The Art of Villanelle Isn’t Hard to Master
The villanelle, beloved by Elizabeth Bishop, Sylvia Plath, and Dylan Thomas, might be making a comeback.
Mirror Man
The “mirror man” makes a showing at LA’s Griffith Observatory.
Blame the Superheroes
Don’t expect to hear from Alan Moore anytime soon. He is withdrawing from public life after accusations that his comics include racist characters and too much sexual violence toward women according to an interview with Pádraig Ó Méalóid. He also took the opportunity to disparage society’s obsession with superheroes, which probably won’t win him any more fans. “To my mind, this embracing of what were unambiguously children’s characters at their mid-20th century inception seems to indicate a retreat from the admittedly overwhelming complexities of modern existence.”

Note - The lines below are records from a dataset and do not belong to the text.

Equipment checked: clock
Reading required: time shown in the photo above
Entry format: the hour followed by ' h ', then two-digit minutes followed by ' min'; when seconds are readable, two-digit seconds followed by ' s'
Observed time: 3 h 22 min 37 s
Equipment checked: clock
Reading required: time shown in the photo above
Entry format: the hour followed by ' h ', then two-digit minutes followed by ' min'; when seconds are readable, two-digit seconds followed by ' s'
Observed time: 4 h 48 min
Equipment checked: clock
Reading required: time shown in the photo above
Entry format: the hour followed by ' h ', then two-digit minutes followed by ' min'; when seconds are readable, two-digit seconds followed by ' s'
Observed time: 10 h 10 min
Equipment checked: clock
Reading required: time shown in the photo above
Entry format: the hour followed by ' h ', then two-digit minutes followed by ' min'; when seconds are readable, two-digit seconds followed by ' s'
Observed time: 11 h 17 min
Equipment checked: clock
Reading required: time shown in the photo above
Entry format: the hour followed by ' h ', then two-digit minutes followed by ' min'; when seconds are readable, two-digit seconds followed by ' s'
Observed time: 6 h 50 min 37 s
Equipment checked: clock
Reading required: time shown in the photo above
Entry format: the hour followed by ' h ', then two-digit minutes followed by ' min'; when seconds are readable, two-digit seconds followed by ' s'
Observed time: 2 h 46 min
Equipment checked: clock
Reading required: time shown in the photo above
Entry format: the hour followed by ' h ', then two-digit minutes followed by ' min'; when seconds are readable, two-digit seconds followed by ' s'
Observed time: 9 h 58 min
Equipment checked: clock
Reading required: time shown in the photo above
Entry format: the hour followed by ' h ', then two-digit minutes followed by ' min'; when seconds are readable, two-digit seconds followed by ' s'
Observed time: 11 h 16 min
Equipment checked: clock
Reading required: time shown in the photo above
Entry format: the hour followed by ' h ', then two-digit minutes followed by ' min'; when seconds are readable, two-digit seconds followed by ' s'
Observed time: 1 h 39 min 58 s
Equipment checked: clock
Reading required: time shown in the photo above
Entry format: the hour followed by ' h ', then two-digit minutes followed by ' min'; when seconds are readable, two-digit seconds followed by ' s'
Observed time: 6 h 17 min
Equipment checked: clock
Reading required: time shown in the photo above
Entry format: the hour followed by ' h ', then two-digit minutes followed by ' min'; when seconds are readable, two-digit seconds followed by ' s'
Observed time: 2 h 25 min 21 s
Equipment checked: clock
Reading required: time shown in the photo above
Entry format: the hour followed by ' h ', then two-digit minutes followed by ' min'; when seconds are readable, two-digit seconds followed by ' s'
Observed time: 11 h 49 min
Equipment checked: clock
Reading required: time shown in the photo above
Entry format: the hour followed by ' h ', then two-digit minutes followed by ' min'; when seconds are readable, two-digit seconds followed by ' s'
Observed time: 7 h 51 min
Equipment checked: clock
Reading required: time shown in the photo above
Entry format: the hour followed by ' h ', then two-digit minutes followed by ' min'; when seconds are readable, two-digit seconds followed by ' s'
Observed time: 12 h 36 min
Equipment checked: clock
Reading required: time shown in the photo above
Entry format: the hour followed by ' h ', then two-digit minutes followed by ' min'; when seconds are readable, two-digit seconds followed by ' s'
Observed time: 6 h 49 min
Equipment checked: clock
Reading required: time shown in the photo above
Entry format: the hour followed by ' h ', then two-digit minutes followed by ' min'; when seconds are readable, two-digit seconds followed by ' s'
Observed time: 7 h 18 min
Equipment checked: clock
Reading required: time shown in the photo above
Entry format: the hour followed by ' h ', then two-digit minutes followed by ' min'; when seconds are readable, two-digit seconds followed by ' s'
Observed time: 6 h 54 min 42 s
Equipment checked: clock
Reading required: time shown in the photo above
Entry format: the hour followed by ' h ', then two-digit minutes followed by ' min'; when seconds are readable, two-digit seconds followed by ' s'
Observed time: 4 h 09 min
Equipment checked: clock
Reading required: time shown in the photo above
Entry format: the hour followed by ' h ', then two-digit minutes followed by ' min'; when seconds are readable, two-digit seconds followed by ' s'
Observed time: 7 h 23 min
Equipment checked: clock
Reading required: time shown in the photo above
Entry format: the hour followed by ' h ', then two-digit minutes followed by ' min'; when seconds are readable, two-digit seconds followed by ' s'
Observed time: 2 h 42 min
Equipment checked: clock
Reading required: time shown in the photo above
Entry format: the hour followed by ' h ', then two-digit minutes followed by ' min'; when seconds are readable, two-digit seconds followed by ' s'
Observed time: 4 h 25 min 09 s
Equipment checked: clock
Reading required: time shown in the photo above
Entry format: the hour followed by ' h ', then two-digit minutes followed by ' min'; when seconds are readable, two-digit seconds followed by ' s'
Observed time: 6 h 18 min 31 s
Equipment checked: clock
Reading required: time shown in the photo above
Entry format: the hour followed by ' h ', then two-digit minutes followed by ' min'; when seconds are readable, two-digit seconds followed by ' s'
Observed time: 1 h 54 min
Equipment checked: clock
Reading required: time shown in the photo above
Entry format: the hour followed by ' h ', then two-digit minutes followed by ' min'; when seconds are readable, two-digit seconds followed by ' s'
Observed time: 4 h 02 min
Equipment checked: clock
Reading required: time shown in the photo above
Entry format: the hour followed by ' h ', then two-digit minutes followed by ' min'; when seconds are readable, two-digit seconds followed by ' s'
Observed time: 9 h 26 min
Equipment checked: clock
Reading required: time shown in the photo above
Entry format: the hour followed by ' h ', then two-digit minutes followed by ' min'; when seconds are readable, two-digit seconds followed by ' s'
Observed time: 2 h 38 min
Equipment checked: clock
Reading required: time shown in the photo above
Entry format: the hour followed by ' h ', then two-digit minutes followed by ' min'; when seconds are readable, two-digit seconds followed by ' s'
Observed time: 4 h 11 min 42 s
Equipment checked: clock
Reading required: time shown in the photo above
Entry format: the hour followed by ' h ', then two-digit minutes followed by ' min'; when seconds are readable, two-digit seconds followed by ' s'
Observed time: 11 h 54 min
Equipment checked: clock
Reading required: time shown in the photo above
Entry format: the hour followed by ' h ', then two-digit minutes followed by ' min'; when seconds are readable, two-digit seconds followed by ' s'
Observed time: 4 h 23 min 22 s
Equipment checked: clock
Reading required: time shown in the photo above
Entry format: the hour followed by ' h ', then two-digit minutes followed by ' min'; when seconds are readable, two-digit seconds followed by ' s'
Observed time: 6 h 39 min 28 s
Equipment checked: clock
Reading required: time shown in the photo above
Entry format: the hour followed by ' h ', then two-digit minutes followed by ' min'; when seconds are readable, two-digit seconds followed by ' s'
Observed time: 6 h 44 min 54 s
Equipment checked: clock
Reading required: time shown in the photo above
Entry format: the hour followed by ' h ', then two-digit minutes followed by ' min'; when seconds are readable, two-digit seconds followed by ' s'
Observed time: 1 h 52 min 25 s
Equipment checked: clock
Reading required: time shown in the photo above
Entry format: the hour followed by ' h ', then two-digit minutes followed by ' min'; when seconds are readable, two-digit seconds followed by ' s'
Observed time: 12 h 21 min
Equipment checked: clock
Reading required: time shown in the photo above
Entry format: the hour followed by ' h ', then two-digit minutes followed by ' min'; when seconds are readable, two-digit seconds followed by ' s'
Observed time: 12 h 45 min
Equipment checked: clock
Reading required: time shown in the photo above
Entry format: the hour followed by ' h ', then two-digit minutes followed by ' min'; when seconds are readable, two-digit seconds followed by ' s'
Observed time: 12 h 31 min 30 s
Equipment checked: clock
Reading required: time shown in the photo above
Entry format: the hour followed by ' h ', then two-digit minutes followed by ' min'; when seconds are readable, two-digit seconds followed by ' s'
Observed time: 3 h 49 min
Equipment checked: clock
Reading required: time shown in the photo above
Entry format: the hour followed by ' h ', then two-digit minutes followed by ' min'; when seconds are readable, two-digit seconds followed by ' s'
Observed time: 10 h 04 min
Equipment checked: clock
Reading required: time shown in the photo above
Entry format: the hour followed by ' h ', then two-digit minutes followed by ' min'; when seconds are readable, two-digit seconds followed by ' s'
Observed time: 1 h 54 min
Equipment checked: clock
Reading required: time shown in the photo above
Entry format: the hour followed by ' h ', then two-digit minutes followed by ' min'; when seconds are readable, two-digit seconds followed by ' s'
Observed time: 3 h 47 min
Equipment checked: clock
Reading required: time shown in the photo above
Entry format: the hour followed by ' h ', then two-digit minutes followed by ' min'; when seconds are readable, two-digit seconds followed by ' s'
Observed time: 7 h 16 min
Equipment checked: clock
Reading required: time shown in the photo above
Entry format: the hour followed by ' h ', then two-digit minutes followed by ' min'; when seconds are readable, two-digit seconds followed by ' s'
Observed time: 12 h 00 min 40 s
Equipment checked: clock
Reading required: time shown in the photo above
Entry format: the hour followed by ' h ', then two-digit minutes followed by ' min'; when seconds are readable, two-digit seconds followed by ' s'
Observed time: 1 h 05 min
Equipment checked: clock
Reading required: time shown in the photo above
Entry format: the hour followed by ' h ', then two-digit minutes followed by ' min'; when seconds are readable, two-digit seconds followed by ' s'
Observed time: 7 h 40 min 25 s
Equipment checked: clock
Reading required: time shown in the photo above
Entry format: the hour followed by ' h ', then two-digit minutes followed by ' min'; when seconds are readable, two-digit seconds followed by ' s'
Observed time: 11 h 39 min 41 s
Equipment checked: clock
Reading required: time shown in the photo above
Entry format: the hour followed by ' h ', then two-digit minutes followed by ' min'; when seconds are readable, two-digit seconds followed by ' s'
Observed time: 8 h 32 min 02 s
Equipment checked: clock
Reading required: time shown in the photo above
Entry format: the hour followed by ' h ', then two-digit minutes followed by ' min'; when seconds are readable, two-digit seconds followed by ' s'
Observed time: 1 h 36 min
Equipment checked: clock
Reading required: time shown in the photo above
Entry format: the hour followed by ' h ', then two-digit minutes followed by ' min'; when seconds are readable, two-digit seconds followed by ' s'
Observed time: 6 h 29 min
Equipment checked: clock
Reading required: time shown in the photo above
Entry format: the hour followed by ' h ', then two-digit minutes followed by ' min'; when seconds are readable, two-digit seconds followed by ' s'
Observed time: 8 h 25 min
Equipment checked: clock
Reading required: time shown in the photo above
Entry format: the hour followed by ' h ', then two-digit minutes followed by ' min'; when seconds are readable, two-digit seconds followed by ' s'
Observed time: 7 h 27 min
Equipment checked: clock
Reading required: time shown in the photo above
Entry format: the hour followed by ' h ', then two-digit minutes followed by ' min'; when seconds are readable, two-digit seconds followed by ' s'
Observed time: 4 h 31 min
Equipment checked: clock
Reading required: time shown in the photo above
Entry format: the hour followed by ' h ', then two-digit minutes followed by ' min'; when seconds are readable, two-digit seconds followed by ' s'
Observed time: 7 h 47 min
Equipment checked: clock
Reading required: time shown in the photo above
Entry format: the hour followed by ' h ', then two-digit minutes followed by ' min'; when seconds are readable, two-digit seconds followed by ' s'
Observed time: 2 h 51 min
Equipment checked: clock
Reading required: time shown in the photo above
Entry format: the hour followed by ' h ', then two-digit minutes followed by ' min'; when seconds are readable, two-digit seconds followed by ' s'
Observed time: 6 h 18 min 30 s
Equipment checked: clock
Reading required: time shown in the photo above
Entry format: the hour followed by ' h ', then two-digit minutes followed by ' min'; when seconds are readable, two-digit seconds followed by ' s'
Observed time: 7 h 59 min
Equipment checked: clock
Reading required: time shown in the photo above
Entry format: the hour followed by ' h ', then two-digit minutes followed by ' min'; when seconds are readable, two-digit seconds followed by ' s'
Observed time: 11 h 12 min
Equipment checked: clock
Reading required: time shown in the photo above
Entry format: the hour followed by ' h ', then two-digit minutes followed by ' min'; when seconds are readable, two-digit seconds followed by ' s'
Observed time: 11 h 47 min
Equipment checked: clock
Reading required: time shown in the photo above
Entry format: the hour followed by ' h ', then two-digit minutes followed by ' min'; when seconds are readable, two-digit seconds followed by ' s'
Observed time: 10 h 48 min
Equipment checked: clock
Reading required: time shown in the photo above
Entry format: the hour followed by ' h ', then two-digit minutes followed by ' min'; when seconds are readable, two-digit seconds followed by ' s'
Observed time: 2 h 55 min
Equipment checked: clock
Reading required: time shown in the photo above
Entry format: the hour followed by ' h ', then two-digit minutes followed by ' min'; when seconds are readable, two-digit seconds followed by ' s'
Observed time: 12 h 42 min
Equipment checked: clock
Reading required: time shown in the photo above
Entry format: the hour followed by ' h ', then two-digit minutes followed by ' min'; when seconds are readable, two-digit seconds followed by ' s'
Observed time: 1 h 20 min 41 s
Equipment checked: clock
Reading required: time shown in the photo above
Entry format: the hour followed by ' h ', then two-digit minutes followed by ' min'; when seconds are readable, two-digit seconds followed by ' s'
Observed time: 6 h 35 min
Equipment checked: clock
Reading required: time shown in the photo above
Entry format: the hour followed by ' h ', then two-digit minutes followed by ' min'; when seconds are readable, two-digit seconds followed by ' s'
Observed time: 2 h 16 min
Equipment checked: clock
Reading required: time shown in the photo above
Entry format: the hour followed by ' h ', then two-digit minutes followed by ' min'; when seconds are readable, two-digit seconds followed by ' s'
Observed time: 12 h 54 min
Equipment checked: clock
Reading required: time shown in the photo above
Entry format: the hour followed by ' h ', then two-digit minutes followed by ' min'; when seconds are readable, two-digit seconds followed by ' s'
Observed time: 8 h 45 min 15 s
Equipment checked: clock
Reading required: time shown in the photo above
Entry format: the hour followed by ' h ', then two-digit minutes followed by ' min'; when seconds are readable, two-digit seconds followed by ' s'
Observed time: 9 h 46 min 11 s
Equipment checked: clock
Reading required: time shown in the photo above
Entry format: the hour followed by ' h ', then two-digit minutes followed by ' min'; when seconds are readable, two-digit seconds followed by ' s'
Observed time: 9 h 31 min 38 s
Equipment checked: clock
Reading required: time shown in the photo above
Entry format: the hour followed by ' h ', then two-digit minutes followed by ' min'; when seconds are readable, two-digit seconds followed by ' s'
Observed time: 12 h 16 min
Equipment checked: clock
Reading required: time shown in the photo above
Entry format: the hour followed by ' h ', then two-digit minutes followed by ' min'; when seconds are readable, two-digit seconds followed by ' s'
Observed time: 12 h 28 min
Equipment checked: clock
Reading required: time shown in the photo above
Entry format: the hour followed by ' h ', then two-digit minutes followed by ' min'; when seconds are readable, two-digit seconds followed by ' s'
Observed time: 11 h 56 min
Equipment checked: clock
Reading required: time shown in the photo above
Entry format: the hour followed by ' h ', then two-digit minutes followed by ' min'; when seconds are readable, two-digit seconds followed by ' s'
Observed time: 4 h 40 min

Literature, Morality, and $25,000
“Morality… is a slippery slope and nowhere more, perhaps, than in regard to art, to literature, which begins as the expression of a single heart, a single mind. That it becomes more than that — connective, the fiber of a conversation between writer and reader, and between both of them and the world — is not just the point but the miracle… To frame this miracle in moral terms is to misread what art extends to us: a way of joining, for a moment only, across the void.” In an article for the LA Times, David L. Ulin considers the implications of the George V. Hunt, SJ Prize for Excellence in Journalism, Arts and Letters, which will award $25,000 to a writer “of sound moral character and reputation [who] must not have published works that are manifestly atheistically or morally offensive.”
The Magnificent
“In a concession to our unsubtle political age, the cliff is doing a good impression of Abraham Lincoln in profile with a vicious orange fulmination exploding from his head.” Looks like Wells Tower had an interesting time in Hawaii.
The Boundaries of Literature
“The label ‘Immigrant Fiction’ derives from the same problematic Pantheon in which ‘Women’s Literature,’ ‘Black Literature,’ and more, exist. Unlike the genre of, say, science fiction, which describes the content and style of the writing, categories like ‘immigrant’ or ‘Black’ fiction seem to be concerned more with the author’s identity and/or perceived audience.” On literary categories and immigrant fiction, over at Guernica.